Suppose that $(x_n)$ is not bounded. We construct a sequence $(y_n)$ that converges to $0$ but for which $(x_ny_n)$ does not converge to $0$.

Since $(x_n)$ is not bounded, given any $N\gt 0$ and $m\gt 0$, there exists $n\gt m$ such that $|x_n|\gt N$ (there must be infinitely many terms with absolute value greater than $N$).

So, first, let $n_1$ be such that $|x_{n_1}|\gt 1$. Let $n_2\gt n_1$ be such that $|x_{n_2}|\gt 2$. Assuming $n_k$ has been defined such that $|x_{n_k}|\gt k$, let $n_{k+1}\gt n_k$ be such that $|x_{n_{k+1}}|\gt k+1$.

Now define $y_n$ to be $0$ if $n\notin \{n_k\mid k=1,2,3\ldots\}$, and $y_{n_k}=\frac{1}{x_{n_k}}$.

Note that since $|x_{n_k}|\to\infty$, then $y_n\to 0$. However, the sequence $(x_ny_n)$ consists of $0$ in all indices different from the $n_k$, and $1$s in the $n_k$ terms; this sequence either does not converge at all, let alone to $0$, or converges to $1$ (as it has a subsequence that is constant $1$).

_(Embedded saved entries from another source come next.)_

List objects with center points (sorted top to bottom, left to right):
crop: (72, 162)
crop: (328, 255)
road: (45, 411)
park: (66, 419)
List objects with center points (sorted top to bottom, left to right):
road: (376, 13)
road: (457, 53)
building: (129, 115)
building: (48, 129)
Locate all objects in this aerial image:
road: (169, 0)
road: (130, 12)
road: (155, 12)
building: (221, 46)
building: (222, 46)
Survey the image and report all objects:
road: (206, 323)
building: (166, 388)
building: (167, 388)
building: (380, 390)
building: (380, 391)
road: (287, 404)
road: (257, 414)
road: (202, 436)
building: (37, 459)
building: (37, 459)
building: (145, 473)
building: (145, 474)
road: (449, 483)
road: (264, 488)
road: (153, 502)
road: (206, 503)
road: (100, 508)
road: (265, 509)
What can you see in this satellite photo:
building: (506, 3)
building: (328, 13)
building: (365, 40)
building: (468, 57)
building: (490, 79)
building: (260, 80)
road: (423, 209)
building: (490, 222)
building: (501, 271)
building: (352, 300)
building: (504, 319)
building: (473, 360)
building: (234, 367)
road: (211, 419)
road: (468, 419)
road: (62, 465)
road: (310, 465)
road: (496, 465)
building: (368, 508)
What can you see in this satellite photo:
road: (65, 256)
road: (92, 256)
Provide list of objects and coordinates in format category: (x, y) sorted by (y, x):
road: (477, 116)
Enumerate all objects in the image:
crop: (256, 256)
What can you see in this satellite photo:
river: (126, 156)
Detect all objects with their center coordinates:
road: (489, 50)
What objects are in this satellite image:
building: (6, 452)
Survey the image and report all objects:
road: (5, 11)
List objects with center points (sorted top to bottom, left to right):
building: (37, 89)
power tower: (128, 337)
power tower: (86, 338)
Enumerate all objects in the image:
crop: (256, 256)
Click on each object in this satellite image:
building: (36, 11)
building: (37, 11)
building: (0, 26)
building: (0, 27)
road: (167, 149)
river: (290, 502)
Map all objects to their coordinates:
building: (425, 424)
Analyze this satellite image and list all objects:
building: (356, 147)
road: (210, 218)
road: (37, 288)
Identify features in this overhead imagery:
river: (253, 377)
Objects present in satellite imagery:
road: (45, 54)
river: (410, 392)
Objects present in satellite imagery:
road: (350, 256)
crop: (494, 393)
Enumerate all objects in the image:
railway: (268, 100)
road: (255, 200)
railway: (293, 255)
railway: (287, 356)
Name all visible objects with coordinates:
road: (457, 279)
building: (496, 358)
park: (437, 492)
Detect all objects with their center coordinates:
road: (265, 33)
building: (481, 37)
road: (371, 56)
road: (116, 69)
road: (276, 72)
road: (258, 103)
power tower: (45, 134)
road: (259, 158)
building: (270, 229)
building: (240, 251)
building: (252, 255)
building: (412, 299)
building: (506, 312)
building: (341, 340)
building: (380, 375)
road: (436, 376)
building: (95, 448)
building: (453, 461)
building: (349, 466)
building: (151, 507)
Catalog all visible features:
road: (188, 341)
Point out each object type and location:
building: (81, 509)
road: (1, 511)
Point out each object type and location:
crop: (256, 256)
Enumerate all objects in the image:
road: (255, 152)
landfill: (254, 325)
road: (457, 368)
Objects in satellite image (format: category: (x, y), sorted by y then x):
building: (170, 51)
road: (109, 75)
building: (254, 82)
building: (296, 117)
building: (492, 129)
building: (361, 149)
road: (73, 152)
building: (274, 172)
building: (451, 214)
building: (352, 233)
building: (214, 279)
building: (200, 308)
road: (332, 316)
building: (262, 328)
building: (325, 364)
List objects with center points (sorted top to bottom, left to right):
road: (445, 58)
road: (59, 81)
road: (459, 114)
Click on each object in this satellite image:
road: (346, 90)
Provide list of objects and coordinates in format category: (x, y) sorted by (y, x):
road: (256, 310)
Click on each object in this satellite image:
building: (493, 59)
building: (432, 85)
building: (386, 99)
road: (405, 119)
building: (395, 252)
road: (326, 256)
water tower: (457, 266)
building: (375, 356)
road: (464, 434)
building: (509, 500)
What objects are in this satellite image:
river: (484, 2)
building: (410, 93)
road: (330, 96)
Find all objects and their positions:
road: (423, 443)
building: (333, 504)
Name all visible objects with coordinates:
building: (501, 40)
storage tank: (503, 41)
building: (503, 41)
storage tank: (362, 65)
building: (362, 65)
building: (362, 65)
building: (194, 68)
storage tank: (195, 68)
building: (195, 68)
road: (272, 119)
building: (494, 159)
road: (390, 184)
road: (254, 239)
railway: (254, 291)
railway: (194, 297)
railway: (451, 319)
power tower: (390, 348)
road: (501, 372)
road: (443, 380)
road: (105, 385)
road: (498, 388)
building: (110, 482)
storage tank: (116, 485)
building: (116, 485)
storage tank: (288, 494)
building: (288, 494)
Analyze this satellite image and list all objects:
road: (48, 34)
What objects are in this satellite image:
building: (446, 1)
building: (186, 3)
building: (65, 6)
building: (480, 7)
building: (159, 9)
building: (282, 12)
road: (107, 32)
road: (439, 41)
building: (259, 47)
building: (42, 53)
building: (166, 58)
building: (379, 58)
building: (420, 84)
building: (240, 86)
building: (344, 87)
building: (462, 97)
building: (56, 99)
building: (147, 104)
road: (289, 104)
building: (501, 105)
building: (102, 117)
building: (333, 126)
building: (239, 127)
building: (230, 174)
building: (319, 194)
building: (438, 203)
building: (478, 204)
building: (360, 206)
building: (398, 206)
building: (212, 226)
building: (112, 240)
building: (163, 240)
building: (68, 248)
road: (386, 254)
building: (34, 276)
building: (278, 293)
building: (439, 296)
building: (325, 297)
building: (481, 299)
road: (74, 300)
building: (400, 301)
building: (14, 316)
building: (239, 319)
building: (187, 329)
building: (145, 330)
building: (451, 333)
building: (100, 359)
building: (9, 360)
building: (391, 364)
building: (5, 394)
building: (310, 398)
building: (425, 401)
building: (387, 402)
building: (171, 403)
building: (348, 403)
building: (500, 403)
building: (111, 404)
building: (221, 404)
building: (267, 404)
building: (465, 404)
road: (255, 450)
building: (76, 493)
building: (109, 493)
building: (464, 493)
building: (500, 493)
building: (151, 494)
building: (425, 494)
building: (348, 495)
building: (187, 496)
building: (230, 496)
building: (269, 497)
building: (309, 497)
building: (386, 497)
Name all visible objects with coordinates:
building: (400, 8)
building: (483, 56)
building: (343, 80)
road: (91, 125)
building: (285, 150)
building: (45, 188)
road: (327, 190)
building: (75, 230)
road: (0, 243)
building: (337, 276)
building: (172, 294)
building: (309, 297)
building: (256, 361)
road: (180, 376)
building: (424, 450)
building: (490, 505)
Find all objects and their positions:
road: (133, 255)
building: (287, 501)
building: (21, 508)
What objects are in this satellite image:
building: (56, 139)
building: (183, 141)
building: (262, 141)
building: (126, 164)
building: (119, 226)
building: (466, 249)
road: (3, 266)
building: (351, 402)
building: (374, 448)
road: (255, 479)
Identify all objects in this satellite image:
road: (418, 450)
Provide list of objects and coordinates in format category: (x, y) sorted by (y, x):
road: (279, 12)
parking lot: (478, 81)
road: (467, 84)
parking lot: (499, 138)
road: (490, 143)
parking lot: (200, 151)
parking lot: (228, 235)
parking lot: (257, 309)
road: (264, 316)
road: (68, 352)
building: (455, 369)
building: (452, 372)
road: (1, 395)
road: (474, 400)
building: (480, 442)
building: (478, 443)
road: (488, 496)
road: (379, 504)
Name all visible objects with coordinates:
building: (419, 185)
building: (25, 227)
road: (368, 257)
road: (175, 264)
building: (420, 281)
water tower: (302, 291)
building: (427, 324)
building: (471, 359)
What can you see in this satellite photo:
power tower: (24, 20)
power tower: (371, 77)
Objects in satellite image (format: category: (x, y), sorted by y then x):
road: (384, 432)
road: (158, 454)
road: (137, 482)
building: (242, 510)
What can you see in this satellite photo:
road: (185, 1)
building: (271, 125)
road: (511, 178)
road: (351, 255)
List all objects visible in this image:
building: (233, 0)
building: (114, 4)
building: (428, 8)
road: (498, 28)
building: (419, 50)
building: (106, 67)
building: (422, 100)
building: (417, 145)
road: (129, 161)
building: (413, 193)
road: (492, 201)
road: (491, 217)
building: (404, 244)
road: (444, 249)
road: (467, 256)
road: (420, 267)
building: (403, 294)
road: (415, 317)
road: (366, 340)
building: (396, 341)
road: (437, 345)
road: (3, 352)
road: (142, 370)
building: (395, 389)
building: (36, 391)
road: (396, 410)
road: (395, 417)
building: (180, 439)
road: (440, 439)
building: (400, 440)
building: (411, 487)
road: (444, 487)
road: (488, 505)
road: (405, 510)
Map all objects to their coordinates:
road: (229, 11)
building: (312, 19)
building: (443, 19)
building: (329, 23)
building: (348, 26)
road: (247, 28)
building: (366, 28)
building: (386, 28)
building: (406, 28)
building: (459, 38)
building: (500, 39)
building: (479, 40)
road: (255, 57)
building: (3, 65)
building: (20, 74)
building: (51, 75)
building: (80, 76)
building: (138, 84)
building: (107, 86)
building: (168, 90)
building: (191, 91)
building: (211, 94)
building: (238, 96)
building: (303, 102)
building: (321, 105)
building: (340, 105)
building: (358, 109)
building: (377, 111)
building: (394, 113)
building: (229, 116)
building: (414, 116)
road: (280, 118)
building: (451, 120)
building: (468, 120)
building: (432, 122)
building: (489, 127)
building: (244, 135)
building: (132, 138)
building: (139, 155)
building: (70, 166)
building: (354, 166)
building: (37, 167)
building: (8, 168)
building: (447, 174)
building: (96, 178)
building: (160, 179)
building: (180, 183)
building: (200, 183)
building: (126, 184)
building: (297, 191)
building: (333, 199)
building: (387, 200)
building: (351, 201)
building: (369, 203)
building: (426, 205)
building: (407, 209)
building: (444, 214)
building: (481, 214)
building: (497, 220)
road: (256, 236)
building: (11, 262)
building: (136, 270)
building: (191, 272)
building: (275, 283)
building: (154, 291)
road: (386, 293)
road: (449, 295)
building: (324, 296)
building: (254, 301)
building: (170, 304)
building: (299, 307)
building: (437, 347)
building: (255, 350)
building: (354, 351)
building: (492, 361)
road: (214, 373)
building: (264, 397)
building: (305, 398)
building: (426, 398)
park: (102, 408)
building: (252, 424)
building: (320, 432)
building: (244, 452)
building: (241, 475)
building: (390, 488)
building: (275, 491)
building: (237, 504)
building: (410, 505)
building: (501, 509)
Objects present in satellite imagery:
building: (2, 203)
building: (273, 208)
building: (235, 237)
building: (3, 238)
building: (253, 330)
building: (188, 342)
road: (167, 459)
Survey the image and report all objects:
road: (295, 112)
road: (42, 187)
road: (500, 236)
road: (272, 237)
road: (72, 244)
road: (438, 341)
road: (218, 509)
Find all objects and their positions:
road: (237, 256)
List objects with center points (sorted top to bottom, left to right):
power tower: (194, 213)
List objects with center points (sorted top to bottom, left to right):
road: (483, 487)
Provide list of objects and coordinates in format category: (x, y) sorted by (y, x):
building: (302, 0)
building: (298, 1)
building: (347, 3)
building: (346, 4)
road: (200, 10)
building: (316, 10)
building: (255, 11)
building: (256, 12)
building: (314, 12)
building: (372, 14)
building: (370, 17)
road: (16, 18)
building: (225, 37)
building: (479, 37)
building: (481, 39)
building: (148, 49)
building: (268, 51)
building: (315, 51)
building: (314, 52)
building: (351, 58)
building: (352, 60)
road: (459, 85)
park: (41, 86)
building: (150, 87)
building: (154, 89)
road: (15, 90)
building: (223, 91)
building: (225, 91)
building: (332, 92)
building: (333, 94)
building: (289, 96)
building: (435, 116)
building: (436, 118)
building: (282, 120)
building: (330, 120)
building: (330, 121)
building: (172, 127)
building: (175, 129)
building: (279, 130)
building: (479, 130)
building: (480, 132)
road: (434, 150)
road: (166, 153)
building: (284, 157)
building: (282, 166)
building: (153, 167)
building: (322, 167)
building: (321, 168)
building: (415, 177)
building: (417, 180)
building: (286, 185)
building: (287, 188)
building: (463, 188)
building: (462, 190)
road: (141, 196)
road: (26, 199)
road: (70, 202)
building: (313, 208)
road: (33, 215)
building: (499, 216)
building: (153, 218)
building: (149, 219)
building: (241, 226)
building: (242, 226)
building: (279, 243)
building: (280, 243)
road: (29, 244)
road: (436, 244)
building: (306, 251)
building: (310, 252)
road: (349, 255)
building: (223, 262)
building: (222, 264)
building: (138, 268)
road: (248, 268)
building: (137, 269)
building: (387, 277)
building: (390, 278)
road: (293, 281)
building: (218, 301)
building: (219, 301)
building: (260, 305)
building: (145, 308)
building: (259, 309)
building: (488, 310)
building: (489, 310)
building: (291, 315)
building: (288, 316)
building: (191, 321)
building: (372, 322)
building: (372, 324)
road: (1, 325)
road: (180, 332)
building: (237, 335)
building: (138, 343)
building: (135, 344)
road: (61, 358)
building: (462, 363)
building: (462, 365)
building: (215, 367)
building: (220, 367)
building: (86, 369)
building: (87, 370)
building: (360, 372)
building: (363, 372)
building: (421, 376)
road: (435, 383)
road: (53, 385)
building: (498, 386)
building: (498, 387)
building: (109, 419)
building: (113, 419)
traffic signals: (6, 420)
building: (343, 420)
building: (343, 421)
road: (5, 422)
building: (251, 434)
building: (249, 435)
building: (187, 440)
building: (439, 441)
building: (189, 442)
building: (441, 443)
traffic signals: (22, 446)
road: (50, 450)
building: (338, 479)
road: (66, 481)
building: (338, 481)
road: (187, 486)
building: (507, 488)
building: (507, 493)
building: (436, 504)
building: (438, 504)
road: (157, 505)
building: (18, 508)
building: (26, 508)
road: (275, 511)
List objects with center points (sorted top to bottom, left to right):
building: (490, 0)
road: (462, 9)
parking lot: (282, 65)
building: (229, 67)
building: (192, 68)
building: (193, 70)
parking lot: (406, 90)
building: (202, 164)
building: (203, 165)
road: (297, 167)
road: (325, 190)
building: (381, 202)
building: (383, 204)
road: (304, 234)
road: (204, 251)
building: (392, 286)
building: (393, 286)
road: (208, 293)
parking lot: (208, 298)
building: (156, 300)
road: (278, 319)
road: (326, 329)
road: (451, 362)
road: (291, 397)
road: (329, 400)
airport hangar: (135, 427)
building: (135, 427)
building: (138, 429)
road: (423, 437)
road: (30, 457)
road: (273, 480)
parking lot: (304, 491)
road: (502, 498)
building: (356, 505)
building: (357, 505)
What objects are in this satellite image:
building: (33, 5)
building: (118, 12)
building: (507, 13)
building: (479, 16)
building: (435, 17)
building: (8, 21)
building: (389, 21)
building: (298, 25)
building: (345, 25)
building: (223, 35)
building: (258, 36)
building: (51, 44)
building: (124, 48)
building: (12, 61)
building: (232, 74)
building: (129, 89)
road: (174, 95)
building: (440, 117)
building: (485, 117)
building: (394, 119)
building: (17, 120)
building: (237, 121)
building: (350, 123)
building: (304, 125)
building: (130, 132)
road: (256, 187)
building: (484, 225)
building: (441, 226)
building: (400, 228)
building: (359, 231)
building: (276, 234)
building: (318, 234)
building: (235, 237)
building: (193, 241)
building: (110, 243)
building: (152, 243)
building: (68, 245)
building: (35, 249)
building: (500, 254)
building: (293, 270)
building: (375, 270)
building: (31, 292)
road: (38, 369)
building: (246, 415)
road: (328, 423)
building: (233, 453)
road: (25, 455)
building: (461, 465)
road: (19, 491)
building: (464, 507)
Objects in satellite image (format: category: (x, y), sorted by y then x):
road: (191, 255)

Yes. Suppose $(x_n)_n$ is an unbounded sequence. Let $s_n = \max(1,\max_{i \in [1,n]} |x_n|)$. Then $y_n = 1/s_n$ gives a $(y_n)_n$ where $\lim_{n \rightarrow \infty}y_n = 0$, so is in the set of sequences converging to zero. For this $(y_n)_n$, $\limsup_{n \rightarrow \infty} |x_n y_n| = 1$, so $\lim_{n \rightarrow \infty} x_n y_n$, if it exists, is not $0$. By contraposition, we must have that $(x_n)_n$ is a bounded sequence.